Is there any way to postpone kernel module load during boot time and i dont want put it on loader.conf ?

I want postpone nvidia & snd_hda module after KDM is loaded.

Thanks,
-Alie


----------



## sixtydoses (Dec 22, 2009)

Not sure but I think you can write the kldload script and place it in /etc/rc.d.


----------



## crsd (Dec 22, 2009)

Doesn't KDM require running X server (which would hardly work without loaded nvidia module, if you are using nvidia-driver)?


----------



## alie (Dec 22, 2009)

crsd said:
			
		

> Doesn't KDM require running X server (which would hardly work without loaded nvidia module, if you are using nvidia-driver)?



Good point!

So i have a plan to write my own script to load all the kernel modules after KDM is loaded except for nvidia module.


----------



## SirDice (Dec 22, 2009)

Why?!?


----------



## phoenix (Dec 22, 2009)

Just don't include the drivers in the kernel, and don't list them in /boot/loader.conf.  That way, the modules won't be loaded automatically at boot time.
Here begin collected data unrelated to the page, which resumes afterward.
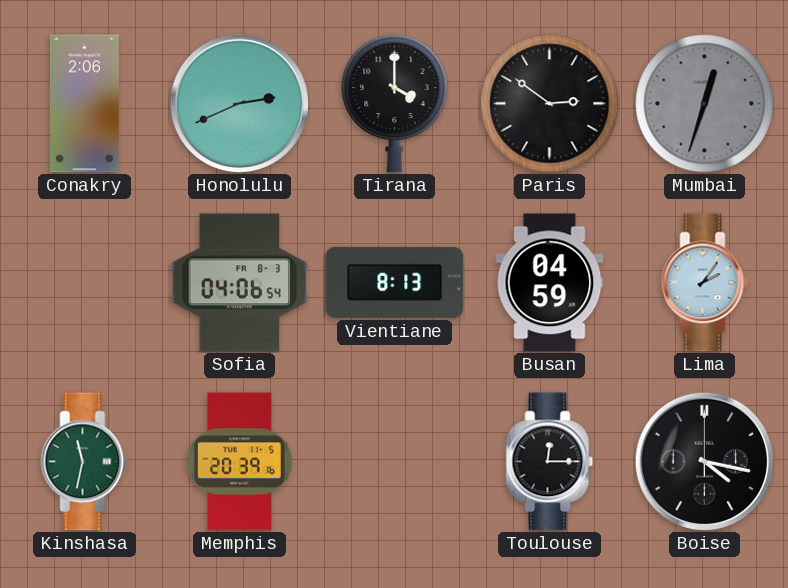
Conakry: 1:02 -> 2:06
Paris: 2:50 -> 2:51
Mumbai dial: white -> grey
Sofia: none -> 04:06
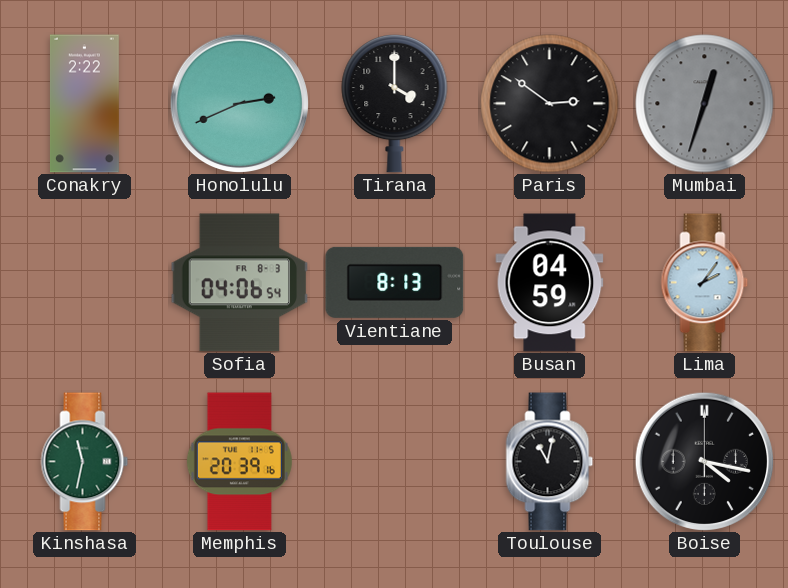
Conakry: 2:06 -> 2:22
Toulouse: 12:15 -> 11:02
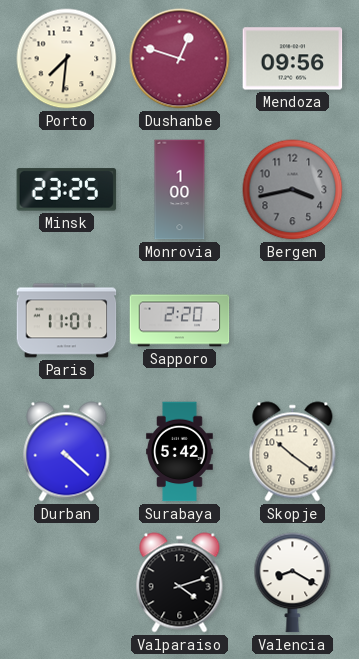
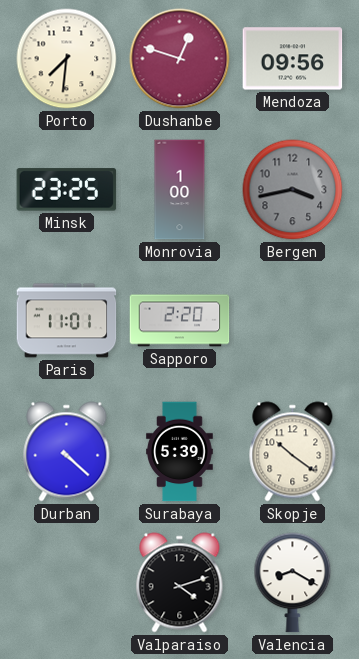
Surabaya: 5:42 -> 5:39
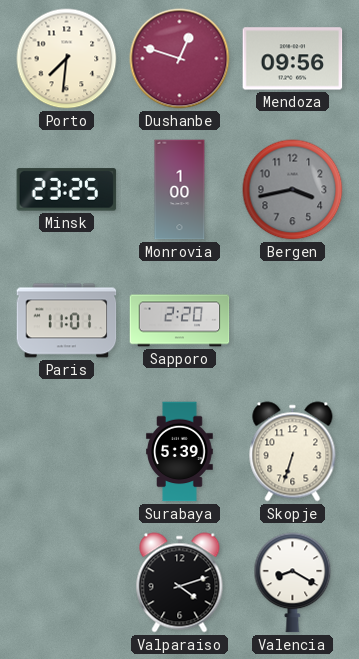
Durban: 4:22 -> none
Skopje: 10:21 -> 6:33
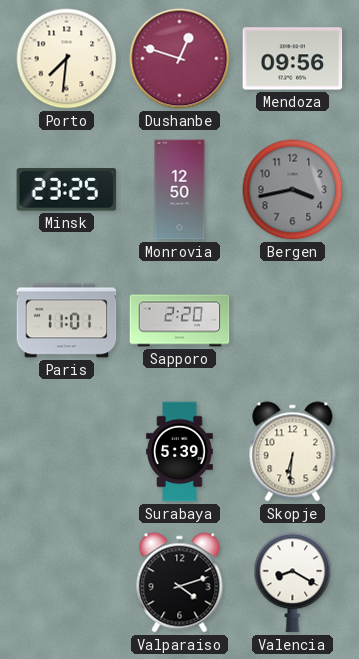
Monrovia: 1:00 -> 12:50
Skopje: 6:33 -> 6:31
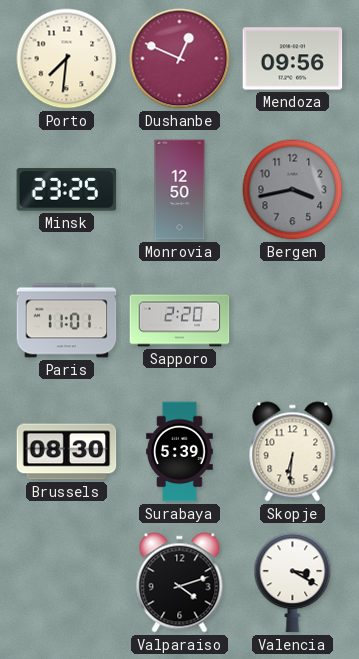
Dushanbe: 12:48 -> 12:49
Brussels: none -> 08:30
Valencia: 8:20 -> 3:20
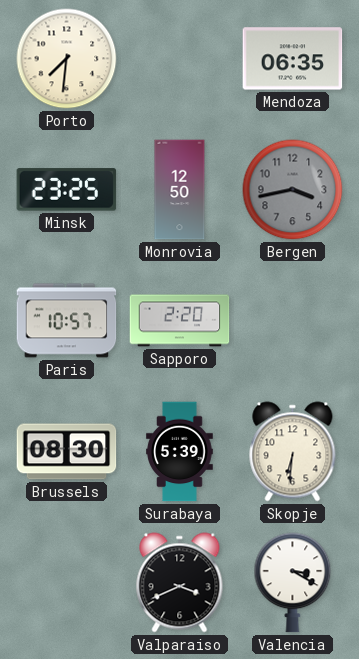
Dushanbe: 12:49 -> none
Mendoza: 09:56 -> 06:35
Paris: 11:01 -> 10:57
Valparaiso: 4:12 -> 3:41
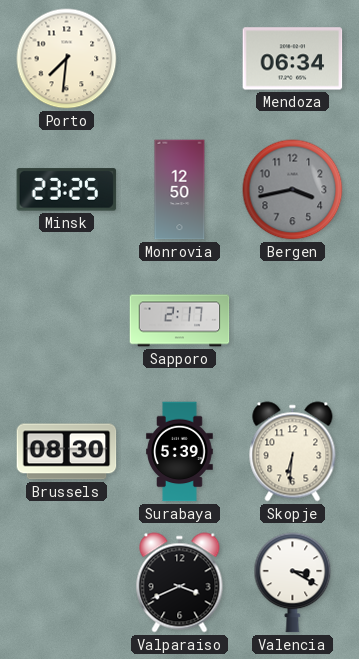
Mendoza: 06:35 -> 06:34
Paris: 10:57 -> none
Sapporo: 2:20 -> 2:17
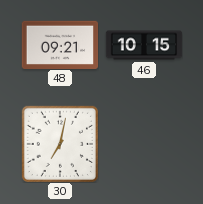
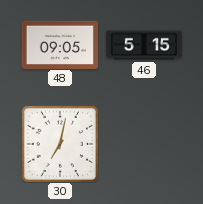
48: 09:21 -> 09:05
46: 10:15 -> 5:15
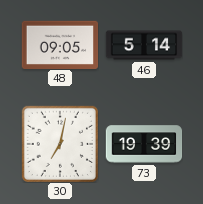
46: 5:15 -> 5:14
73: none -> 19:39
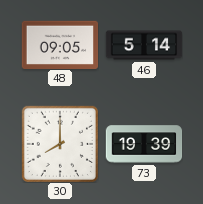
30: 7:02 -> 8:00
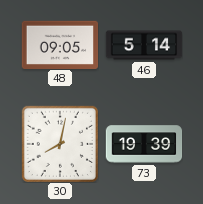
30: 8:00 -> 8:02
If this is a single-user system, then you can write a script that will kldload each of the modules, and put that into the *Autostart* directory for your window manager/DE (KDE uses ~/.kde/Autostart/).  Any executable scripts in the Autostart directory will be run automatically as part of the login process.

If this is a multi-user system, you can write an RC script that will call your script as part of the "start" section.  Be sure to put *kdm* into the REQUIRE line, and possibly into the AFTER line, so that it's not run until after kdm is running.


----------



## alie (Dec 23, 2009)

SirDice said:
			
		

> Why?!?



Becoz i am trying to speed up the boot time from 45 seconds to 25 seconds


----------